Возраст положил естественный конец самым дерзким ее проказам и ее поведению девочки-сорванца. Однако на смену им Анастасия взяла на вооружение едкое и часто на грани безрассудства остроумие. Ее шутки – острые, злые, бьющие в цель и часто не приветствуемые – были направлены на то, чтобы унизить и высмеять, но кроме таких шуток Анастасия добилась многого в искусстве подражания {23}. Родственники, придворные, слуги – никто не мог укрыться от ее не знающего границ сарказма по поводу их слабостей и пороков. «Дамы, которые приходили навестить мою невестку, – вспоминает Ольга Александровна, – и подумать не могли, что где-то на заднем плане и невидимая для них младшая дочь императрицы следит за каждым их движением, за каждой их особенностью поведения, и позднее, когда мы останемся одни, все это будет показано нам. На словах это умение Анастасии не поощрялось, но, боже, как же мы веселились!» В особенности ей запомнилось, как ловко ее племянница представляла одну тучную графиню, которая утверждала, что, когда она увидела мышь, с ней случился сердечный приступ. Все это, признавалась Ольга, было «исключительно плохо», хотя при этом ей пришлось допустить, что все считали, что у Анастасии «был несомненный талант» {24}.
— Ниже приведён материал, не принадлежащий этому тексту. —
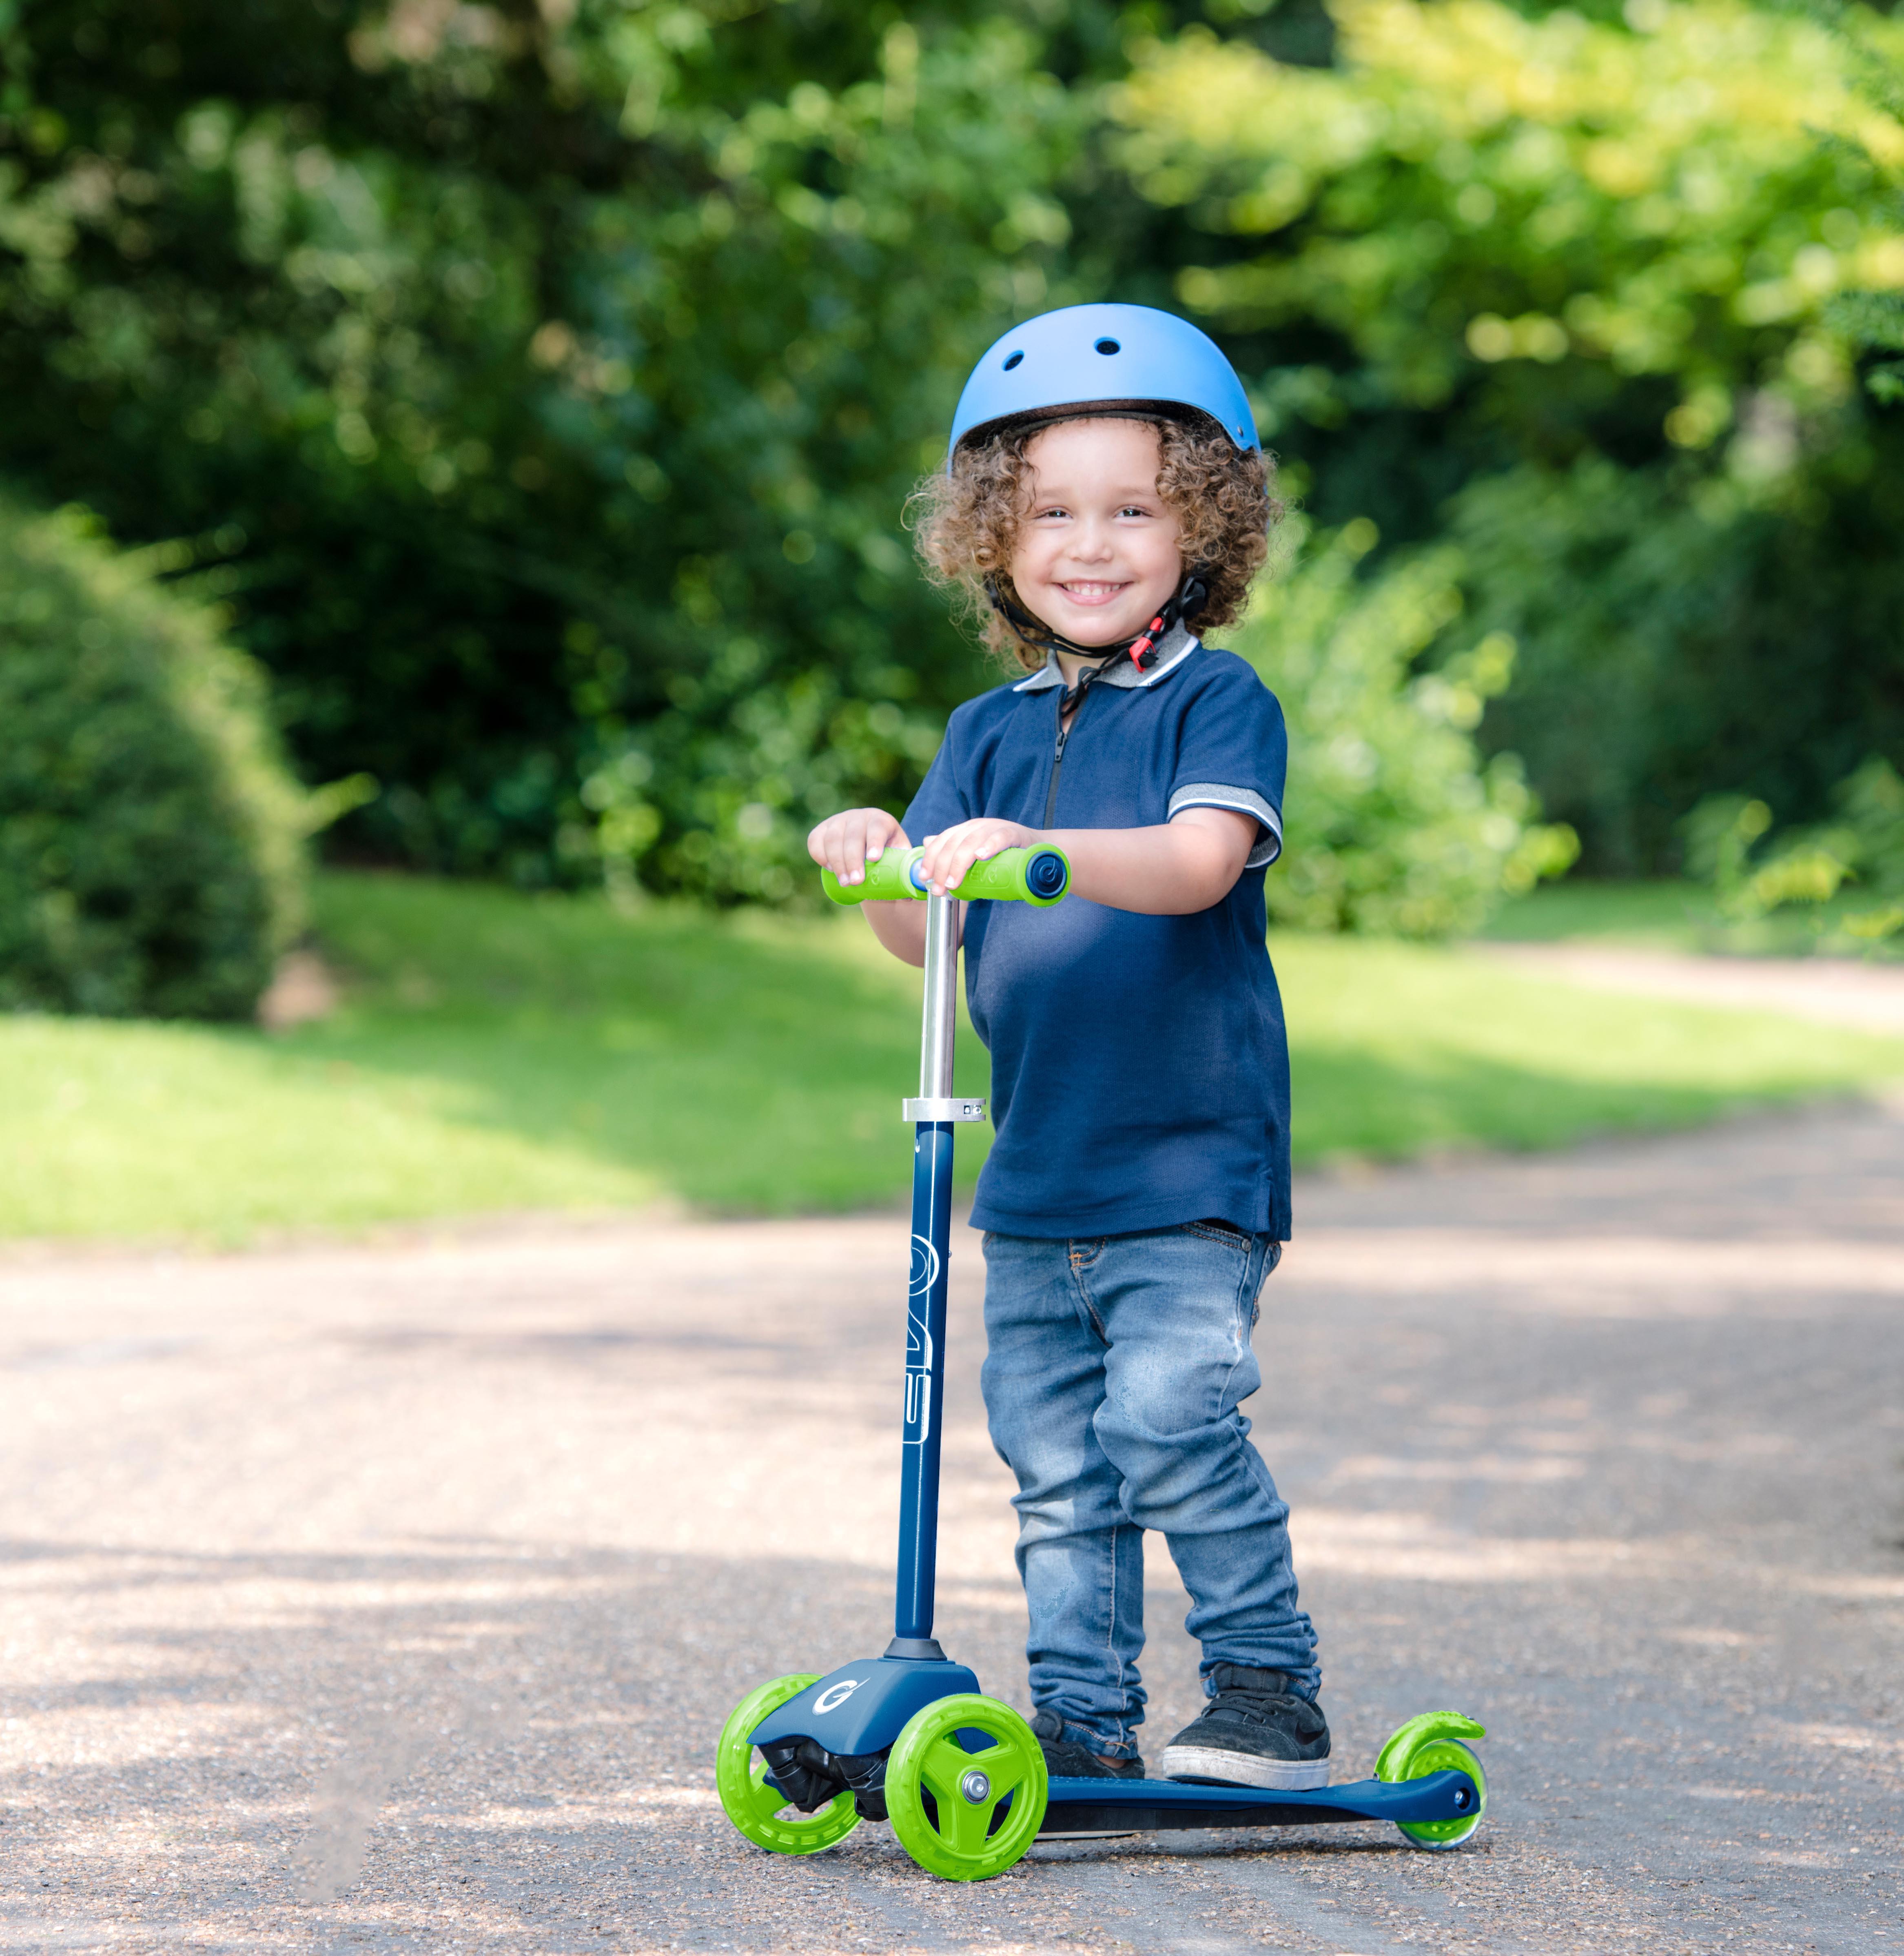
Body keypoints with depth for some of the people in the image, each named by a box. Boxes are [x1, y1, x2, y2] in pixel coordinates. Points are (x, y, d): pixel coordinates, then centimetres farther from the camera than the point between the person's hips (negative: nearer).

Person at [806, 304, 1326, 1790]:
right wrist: (881, 865, -16)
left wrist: (1037, 848, -38)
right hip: (1036, 1168, 6)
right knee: (1055, 1459, 8)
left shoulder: (1217, 703, -4)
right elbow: (925, 936, 5)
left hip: (1189, 1160, -6)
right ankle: (1084, 1726, 17)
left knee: (1168, 1416, -16)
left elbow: (1200, 861, -23)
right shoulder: (992, 733, 11)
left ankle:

Возможно, эти мелкие шалости могли бы сказать о чем-то более важном, если бы Николай и Александра отнеслись к ним с большим вниманием, поскольку в разной степени, но все их дети проявляли некоторую незрелость. Императорская чета поощряла невинный легкий флирт с молодыми офицерами из команды на их яхте или с членами своей свиты, которые выступали в качестве партнеров девушек на танцах или во время игры в теннис, но вместе с тем она «продолжала считать их детьми», как вспоминала об этом Анна Вырубова {25}. «Даже когда две старшие дочери выросли и стали настоящими молодыми женщинами, – сказал один из придворных, – можно было заметить, что они говорят, как маленькие девочки десяти или двенадцати лет» {26}. Все было так, как хотела Александра: семья защищала детей от потенциально опасного и сомнительного в моральном отношении мира за пределами царского дворца, но это привело к тому, что и сын Александры, и ее дочери оказались изолированными от того эмоционального воздействия, которое могло бы в гораздо большей степени помочь им найти дорогу через грядущие бурные годы. Собственные письма Анастасии служат убедительным свидетельством не только характера обыденной жизни, но также и той атмосферы детского сада, в которой она жила. «Я сижу и ковыряюсь в носу левой рукой, – пишет двенадцатилетняя Анастасия своему отцу. – Ольга хотела стукнуть меня, но я увернулась от ее свинской руки!» {27} Годом позже и опять в письме к своему отцу она рассказывает, как девятнадцатилетняя Ольга Николаевна «била Марию, и Мария орала как идиотка». И даже в то время, когда предчувствие беды и смерть реяли над всей империей, Анастасия находила смешным, что ее старшая сестра, вооружившись игрушечными ружьями, вела их всех на потешные баталии и возглавляла гонки на велосипедах по комнатам дворца {28}.